According to this article a German production has been cancelled due to fears that it would anger the Muslim community and perhaps incite riots. Fantastic. The opera contains a scene in which the king presents the heads of idols including Poseidon, Jesus, Buddha, and the Prophet Mohammed.

Is this possibly offensive? Sure. Does that make it bad? Nope. Art sometimes offends people. So does philosophy. Sometimes you need to make a statement or get the audience’s attention.

Someone in the article makes the comment that once we bend art to the stick of religion we are on our way back to the middle ages. They are completely correct. It’s a move that we can’t afford to make.

We ought not to make excuses for people who threaten violence like a schoolyard bully. You’re offended? Tough. Don’t go to the opera, change the TV channel, listen to a different radio station.

Wednesday, September 13, 2006

Is all exploitation "bad?"

The question has been bugging me for a while. This was aggravated the other day when I was listening to a PETA rep on Maxim radio on my Sirius radio. The DJs had contacted her because of the comments they have made regarding Crocodile Steve Irwin.

They charge him with the exploitation of animals. An odd charge, given that he was a herpetologist who produced fantastic amounts of video which preached the saving and respecting of animals.

Are they wrong? Not on this first charge.

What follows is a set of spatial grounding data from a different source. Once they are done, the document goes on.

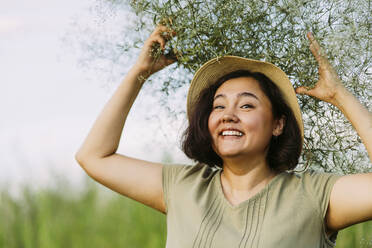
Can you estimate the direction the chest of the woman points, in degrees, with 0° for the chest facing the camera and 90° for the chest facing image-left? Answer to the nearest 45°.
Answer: approximately 0°
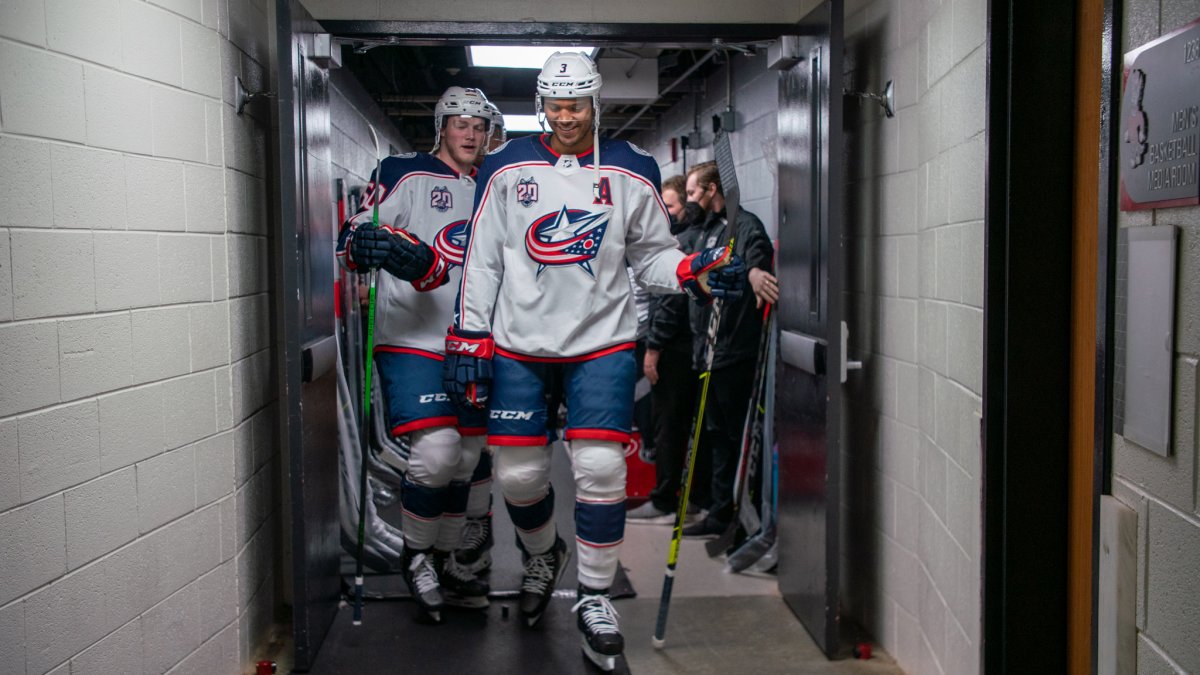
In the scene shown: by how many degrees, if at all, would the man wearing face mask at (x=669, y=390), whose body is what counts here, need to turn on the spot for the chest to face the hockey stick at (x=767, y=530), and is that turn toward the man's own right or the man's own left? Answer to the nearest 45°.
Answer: approximately 90° to the man's own left

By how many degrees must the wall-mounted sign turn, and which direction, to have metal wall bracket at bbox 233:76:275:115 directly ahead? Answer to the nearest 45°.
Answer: approximately 45° to its right

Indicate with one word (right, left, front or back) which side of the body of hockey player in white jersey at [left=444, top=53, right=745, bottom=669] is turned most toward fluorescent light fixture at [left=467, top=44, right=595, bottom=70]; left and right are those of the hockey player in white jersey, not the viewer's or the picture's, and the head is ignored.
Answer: back

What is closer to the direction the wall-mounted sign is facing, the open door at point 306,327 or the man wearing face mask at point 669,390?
the open door

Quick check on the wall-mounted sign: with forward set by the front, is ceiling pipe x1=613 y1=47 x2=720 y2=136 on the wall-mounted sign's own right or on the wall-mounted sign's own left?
on the wall-mounted sign's own right

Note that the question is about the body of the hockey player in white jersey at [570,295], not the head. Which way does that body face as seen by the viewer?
toward the camera

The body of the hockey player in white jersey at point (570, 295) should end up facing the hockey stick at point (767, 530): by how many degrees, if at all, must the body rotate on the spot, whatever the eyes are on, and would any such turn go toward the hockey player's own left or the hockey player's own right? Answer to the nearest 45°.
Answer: approximately 135° to the hockey player's own left

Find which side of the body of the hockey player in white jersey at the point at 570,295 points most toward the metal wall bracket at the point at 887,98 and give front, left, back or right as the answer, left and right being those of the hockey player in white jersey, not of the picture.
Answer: left

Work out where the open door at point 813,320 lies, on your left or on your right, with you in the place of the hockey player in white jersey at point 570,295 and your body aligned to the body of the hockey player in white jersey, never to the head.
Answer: on your left

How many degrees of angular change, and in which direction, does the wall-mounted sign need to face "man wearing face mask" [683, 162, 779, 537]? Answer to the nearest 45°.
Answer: approximately 90° to its right

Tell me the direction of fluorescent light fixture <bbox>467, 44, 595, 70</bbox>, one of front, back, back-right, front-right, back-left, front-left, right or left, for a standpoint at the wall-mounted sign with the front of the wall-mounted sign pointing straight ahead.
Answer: right

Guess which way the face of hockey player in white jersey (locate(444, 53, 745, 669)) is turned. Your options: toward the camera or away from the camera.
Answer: toward the camera
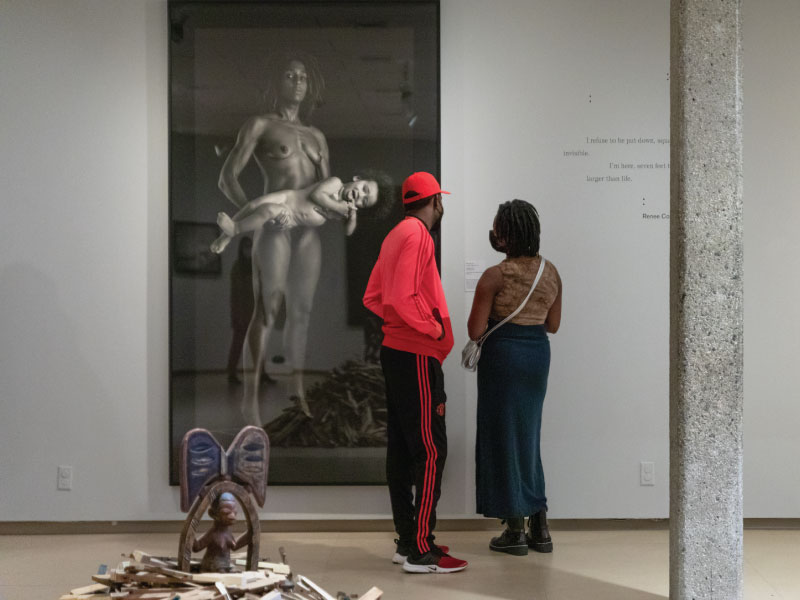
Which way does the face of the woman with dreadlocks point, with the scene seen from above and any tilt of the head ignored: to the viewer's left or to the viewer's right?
to the viewer's left

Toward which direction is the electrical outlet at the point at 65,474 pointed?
toward the camera

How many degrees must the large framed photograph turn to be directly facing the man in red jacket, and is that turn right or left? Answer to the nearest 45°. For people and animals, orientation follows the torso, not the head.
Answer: approximately 45° to its left

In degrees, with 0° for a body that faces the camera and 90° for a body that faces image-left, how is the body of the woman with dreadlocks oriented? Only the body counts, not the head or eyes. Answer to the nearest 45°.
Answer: approximately 135°

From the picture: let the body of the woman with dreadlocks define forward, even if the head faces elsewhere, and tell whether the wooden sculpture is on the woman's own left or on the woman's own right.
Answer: on the woman's own left

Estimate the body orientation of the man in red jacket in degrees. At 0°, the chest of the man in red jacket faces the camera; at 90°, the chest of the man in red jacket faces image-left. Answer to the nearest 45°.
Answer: approximately 225°

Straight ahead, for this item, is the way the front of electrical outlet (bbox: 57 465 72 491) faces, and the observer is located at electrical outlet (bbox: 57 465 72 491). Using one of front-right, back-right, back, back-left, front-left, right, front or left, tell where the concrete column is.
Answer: front-left

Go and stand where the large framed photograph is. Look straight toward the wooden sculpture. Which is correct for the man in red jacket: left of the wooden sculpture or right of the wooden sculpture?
left

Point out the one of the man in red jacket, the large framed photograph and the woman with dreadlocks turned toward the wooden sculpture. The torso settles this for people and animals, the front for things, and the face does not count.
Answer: the large framed photograph

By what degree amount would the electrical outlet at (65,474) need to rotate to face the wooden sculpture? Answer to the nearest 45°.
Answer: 0° — it already faces it

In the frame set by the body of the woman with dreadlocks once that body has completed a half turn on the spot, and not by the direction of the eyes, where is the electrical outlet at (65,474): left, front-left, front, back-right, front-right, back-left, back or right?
back-right

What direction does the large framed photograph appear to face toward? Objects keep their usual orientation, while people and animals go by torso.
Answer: toward the camera

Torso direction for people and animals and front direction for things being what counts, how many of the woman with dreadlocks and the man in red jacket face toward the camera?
0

He did make money from the display and handling of animals outside of the animal's natural environment. I suppose that this is a sort of exploitation. The Merriam-Webster gives two definitions of "exploit." The first is "to make productive use of." He certainly does this. In many senses of the word.

The question, then, is whether exploitation is a bad thing. This is where I think that they are off base.

Even if we agree that the animals are being exploited by Crocodile Steve it is odd to say that they are being harmed. He removes them from a bad situation (a literal State of Nature) and cares for the animals in a facility that is much like their own environment save for the absence of violent death and the presence of abundant and regular food. Our captive critters are not being harmed in a recognizable way. Their place in life seems to have been greatly improved via their exploitation.

It seems appropriate to juxtapose this case with that of some factory workers in 3rd world nations. The charge of exploitation is often leveled at the corporations which contract with the factories due to the fact that they do not pay the same wages in their country as they would get in the US. All the same, they are making (in many cases, but surely not all) fantastic wages in comparison to others in their society. By some reports they take these jobs because they are the best ones available.

Does the charge of exploitation pan out in either case? Do these cases show that exploitation is not always a bad thing? Do we need two new words in light of these realizations?